- Dataset records -
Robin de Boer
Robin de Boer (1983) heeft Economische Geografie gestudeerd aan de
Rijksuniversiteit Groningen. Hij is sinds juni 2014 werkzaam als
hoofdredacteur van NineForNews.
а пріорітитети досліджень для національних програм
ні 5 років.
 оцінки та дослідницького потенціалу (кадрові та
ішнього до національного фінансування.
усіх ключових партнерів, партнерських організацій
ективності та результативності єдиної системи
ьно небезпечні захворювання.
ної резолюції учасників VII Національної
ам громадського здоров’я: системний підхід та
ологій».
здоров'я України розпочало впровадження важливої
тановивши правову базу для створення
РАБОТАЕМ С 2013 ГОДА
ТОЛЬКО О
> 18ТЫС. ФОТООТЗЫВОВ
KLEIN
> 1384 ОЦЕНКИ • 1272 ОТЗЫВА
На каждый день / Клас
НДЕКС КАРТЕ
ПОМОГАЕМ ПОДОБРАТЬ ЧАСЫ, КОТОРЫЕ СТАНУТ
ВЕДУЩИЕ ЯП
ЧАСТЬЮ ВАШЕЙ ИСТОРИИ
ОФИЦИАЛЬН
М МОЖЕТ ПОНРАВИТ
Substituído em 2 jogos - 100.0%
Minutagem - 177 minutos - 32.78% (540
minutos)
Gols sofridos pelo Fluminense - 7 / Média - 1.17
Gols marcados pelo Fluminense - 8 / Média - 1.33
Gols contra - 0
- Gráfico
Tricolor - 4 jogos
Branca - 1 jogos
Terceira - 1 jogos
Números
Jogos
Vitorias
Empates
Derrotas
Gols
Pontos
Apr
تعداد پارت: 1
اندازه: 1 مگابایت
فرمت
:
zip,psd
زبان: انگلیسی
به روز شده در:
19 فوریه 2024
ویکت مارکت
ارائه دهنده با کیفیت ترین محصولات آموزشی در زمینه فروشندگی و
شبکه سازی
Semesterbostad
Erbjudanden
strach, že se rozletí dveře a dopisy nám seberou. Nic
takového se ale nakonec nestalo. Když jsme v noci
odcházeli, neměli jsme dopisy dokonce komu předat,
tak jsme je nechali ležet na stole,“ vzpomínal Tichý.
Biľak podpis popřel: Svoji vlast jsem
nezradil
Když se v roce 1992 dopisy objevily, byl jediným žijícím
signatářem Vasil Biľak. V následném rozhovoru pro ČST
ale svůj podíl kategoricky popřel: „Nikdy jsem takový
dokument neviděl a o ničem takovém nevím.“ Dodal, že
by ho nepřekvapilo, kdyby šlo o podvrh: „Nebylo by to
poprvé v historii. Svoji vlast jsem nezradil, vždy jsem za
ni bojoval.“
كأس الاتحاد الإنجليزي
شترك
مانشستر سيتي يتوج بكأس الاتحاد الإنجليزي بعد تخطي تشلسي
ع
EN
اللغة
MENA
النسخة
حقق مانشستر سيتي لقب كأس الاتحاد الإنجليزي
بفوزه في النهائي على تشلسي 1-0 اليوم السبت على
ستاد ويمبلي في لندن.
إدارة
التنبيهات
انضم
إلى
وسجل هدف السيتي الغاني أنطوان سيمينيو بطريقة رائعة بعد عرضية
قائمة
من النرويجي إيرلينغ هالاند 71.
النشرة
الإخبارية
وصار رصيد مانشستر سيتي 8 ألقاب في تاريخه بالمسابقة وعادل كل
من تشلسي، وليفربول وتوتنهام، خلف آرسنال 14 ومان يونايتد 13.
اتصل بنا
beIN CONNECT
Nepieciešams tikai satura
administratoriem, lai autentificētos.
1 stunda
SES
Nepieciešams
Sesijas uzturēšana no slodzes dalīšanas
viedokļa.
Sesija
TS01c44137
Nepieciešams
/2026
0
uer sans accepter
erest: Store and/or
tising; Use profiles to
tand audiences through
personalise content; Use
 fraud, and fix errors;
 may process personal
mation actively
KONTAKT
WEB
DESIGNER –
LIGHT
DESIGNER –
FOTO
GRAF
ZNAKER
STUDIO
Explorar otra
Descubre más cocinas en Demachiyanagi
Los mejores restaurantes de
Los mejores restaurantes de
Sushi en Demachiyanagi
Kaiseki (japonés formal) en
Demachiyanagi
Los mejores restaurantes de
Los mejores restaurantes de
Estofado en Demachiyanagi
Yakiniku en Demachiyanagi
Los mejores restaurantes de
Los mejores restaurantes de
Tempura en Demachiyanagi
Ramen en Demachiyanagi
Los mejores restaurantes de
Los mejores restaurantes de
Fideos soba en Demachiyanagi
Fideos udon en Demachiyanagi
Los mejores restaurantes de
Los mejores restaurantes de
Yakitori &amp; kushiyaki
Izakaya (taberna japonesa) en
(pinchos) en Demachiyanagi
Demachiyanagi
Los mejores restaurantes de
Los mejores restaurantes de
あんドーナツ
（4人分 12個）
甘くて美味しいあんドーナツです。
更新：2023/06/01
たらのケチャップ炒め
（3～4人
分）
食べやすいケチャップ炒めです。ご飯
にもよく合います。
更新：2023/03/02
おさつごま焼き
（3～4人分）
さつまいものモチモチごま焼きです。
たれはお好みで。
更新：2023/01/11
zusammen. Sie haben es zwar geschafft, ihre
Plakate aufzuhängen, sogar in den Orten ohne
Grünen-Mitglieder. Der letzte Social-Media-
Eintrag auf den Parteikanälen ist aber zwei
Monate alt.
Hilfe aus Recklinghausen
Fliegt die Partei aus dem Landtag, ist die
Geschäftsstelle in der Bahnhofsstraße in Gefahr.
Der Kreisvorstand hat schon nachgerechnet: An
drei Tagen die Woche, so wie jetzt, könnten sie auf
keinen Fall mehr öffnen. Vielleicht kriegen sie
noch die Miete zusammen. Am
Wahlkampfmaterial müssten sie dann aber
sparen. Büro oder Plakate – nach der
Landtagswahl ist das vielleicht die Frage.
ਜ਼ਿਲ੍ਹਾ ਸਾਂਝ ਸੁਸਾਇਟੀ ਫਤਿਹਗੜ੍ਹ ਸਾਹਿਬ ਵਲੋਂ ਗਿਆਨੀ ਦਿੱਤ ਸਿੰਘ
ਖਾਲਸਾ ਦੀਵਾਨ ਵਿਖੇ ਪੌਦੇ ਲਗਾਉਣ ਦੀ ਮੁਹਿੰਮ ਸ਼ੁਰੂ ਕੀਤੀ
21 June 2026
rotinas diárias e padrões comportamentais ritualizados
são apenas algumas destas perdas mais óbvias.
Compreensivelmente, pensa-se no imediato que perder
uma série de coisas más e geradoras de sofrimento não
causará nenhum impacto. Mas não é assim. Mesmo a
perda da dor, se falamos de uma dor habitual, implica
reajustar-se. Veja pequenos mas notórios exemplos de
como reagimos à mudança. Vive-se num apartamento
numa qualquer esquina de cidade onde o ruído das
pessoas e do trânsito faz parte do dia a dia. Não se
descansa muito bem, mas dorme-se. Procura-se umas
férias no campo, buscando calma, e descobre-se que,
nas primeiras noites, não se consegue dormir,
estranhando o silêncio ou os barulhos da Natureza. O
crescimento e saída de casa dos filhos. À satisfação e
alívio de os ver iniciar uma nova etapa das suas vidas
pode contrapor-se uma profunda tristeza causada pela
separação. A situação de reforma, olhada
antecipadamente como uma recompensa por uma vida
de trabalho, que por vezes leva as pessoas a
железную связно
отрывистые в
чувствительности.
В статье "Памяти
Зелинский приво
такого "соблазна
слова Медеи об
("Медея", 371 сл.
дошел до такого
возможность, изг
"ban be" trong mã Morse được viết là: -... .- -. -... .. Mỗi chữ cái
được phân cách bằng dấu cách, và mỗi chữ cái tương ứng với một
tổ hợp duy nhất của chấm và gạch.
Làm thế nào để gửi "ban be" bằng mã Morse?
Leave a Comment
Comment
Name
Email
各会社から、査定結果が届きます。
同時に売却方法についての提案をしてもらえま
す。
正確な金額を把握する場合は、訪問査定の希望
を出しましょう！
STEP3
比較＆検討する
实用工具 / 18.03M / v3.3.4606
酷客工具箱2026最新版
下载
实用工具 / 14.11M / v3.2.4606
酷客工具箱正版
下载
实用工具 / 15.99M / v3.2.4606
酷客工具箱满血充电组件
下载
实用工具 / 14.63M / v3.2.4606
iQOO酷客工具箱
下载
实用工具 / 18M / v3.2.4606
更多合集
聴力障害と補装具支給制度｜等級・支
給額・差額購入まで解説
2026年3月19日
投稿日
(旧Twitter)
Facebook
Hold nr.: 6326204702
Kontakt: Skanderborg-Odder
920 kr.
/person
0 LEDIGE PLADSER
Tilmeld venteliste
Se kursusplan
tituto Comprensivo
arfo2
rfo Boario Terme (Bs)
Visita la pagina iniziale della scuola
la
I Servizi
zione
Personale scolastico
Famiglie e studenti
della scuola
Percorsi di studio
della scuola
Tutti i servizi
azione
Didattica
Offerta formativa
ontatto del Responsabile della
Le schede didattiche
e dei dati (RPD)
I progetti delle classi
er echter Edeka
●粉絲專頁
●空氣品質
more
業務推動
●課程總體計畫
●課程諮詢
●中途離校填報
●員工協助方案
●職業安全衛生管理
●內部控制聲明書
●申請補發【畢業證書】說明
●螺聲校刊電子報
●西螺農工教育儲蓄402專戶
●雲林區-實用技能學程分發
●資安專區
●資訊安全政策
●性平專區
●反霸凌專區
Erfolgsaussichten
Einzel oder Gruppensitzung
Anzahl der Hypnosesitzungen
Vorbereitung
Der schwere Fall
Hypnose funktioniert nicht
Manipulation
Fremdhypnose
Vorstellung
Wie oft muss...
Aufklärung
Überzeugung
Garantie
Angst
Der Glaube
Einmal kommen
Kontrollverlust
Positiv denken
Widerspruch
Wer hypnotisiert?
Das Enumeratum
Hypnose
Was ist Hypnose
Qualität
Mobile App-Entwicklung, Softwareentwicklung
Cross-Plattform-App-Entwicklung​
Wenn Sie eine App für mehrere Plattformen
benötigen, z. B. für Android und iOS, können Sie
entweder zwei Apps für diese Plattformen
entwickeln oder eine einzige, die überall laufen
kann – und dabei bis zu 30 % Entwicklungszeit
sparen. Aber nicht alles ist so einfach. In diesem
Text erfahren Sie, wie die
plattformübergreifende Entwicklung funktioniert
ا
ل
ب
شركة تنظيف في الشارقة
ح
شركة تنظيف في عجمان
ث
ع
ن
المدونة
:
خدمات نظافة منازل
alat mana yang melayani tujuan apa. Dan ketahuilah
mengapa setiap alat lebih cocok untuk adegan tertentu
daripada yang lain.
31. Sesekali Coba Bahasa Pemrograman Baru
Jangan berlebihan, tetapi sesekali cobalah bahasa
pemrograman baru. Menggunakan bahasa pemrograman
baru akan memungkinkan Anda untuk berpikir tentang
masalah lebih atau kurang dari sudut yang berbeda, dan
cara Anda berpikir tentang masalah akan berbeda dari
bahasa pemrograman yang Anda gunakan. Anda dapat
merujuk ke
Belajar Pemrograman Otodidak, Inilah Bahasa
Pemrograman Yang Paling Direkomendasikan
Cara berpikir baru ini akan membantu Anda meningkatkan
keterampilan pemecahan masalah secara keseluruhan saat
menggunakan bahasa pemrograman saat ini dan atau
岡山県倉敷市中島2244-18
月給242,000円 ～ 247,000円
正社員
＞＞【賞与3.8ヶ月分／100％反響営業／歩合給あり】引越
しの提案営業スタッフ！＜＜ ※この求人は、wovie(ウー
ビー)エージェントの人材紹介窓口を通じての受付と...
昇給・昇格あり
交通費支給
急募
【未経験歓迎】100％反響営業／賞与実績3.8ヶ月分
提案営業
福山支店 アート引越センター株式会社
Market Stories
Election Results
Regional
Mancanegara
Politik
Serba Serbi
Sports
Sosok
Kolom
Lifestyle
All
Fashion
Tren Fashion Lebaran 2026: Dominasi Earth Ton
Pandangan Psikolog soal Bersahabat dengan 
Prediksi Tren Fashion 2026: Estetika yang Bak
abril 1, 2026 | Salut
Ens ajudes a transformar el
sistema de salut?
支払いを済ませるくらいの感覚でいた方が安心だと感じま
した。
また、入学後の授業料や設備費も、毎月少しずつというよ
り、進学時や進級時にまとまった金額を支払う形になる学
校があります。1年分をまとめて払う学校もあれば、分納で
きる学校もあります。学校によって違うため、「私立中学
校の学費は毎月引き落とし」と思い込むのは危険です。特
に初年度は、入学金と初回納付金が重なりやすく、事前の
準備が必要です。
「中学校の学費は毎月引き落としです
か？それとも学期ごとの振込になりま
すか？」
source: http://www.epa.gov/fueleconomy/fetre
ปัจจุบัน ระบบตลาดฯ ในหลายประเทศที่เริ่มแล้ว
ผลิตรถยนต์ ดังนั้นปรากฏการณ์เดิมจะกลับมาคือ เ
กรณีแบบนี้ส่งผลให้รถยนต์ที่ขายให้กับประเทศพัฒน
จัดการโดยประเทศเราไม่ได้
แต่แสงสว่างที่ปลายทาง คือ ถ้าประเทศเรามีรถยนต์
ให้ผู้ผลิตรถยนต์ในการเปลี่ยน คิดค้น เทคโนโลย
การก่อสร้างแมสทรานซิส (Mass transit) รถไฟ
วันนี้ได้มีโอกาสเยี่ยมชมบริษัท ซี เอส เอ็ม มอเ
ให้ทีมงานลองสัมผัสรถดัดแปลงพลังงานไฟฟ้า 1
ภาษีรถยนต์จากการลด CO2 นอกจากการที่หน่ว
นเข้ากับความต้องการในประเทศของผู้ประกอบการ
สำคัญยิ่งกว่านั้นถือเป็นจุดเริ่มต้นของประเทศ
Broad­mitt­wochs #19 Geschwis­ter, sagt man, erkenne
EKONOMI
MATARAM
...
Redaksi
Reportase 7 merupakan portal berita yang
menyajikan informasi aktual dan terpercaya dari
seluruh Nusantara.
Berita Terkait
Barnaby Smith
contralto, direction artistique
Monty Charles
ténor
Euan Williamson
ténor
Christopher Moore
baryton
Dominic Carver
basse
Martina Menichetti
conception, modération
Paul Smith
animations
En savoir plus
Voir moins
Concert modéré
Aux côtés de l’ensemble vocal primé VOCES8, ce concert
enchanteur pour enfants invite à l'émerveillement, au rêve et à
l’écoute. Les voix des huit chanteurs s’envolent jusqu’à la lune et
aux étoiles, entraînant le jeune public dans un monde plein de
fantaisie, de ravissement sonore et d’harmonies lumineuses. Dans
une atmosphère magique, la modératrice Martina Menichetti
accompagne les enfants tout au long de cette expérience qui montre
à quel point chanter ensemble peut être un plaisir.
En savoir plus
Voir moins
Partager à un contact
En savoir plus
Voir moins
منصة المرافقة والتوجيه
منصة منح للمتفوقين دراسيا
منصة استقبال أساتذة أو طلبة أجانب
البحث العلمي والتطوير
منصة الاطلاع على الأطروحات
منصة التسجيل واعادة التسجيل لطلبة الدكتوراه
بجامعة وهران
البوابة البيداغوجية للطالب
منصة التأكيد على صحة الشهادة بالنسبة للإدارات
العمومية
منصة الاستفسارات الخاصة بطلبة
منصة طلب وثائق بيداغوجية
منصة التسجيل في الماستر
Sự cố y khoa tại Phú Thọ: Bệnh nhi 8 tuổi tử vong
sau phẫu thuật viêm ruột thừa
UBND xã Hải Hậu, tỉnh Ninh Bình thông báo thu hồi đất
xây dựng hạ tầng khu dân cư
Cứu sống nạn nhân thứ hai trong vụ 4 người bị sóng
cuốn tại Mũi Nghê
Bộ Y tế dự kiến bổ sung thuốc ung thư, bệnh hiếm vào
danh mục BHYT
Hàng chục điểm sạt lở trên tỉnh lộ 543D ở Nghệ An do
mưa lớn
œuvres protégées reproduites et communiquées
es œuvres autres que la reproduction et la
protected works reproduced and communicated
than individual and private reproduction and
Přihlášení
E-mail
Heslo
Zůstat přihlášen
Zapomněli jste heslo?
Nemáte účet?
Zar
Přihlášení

- Work instructions -
Copy out each line of the data above, exactly, if it lies between the line holding "Einmal kommen" and the line holding "Jangan berlebihan, tetapi", inclusive; copy no other line.

- Exercise response -
Einmal kommen
Kontrollverlust
Positiv denken
Widerspruch
Wer hypnotisiert?
Das Enumeratum
Hypnose
Was ist Hypnose
Qualität
Mobile App-Entwicklung, Softwareentwicklung
Cross-Plattform-App-Entwicklung​
Wenn Sie eine App für mehrere Plattformen
benötigen, z. B. für Android und iOS, können Sie
entweder zwei Apps für diese Plattformen
entwickeln oder eine einzige, die überall laufen
kann – und dabei bis zu 30 % Entwicklungszeit
sparen. Aber nicht alles ist so einfach. In diesem
Text erfahren Sie, wie die
plattformübergreifende Entwicklung funktioniert
ا
ل
ب
شركة تنظيف في الشارقة
ح
شركة تنظيف في عجمان
ث
ع
ن
المدونة
:
خدمات نظافة منازل
alat mana yang melayani tujuan apa. Dan ketahuilah
mengapa setiap alat lebih cocok untuk adegan tertentu
daripada yang lain.
31. Sesekali Coba Bahasa Pemrograman Baru
Jangan berlebihan, tetapi sesekali cobalah bahasa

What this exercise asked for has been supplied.